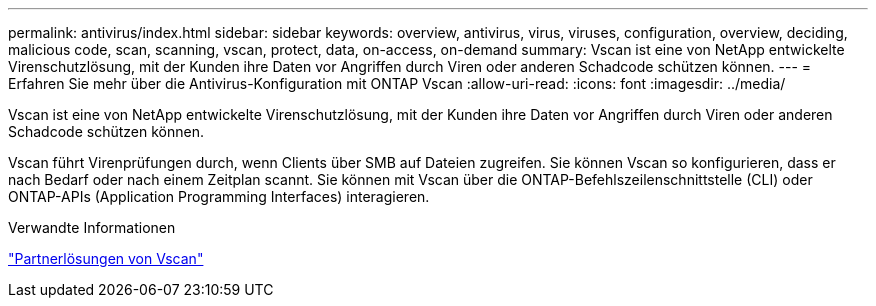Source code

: ---
permalink: antivirus/index.html 
sidebar: sidebar 
keywords: overview, antivirus, virus, viruses, configuration, overview, deciding, malicious code, scan, scanning, vscan, protect, data, on-access, on-demand 
summary: Vscan ist eine von NetApp entwickelte Virenschutzlösung, mit der Kunden ihre Daten vor Angriffen durch Viren oder anderen Schadcode schützen können. 
---
= Erfahren Sie mehr über die Antivirus-Konfiguration mit ONTAP Vscan
:allow-uri-read: 
:icons: font
:imagesdir: ../media/


[role="lead"]
Vscan ist eine von NetApp entwickelte Virenschutzlösung, mit der Kunden ihre Daten vor Angriffen durch Viren oder anderen Schadcode schützen können.

Vscan führt Virenprüfungen durch, wenn Clients über SMB auf Dateien zugreifen. Sie können Vscan so konfigurieren, dass er nach Bedarf oder nach einem Zeitplan scannt. Sie können mit Vscan über die ONTAP-Befehlszeilenschnittstelle (CLI) oder ONTAP-APIs (Application Programming Interfaces) interagieren.

.Verwandte Informationen
link:vscan-partner-solutions.html["Partnerlösungen von Vscan"]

**Task details**
The answer should hold the lines from the one containing "sidebar: sidebar" through the end of the entries above, set down exactly, with both ends included.

**Output for this exercise**
sidebar: sidebar 
keywords: overview, antivirus, virus, viruses, configuration, overview, deciding, malicious code, scan, scanning, vscan, protect, data, on-access, on-demand 
summary: Vscan ist eine von NetApp entwickelte Virenschutzlösung, mit der Kunden ihre Daten vor Angriffen durch Viren oder anderen Schadcode schützen können. 
---
= Erfahren Sie mehr über die Antivirus-Konfiguration mit ONTAP Vscan
:allow-uri-read: 
:icons: font
:imagesdir: ../media/


[role="lead"]
Vscan ist eine von NetApp entwickelte Virenschutzlösung, mit der Kunden ihre Daten vor Angriffen durch Viren oder anderen Schadcode schützen können.

Vscan führt Virenprüfungen durch, wenn Clients über SMB auf Dateien zugreifen. Sie können Vscan so konfigurieren, dass er nach Bedarf oder nach einem Zeitplan scannt. Sie können mit Vscan über die ONTAP-Befehlszeilenschnittstelle (CLI) oder ONTAP-APIs (Application Programming Interfaces) interagieren.

.Verwandte Informationen
link:vscan-partner-solutions.html["Partnerlösungen von Vscan"]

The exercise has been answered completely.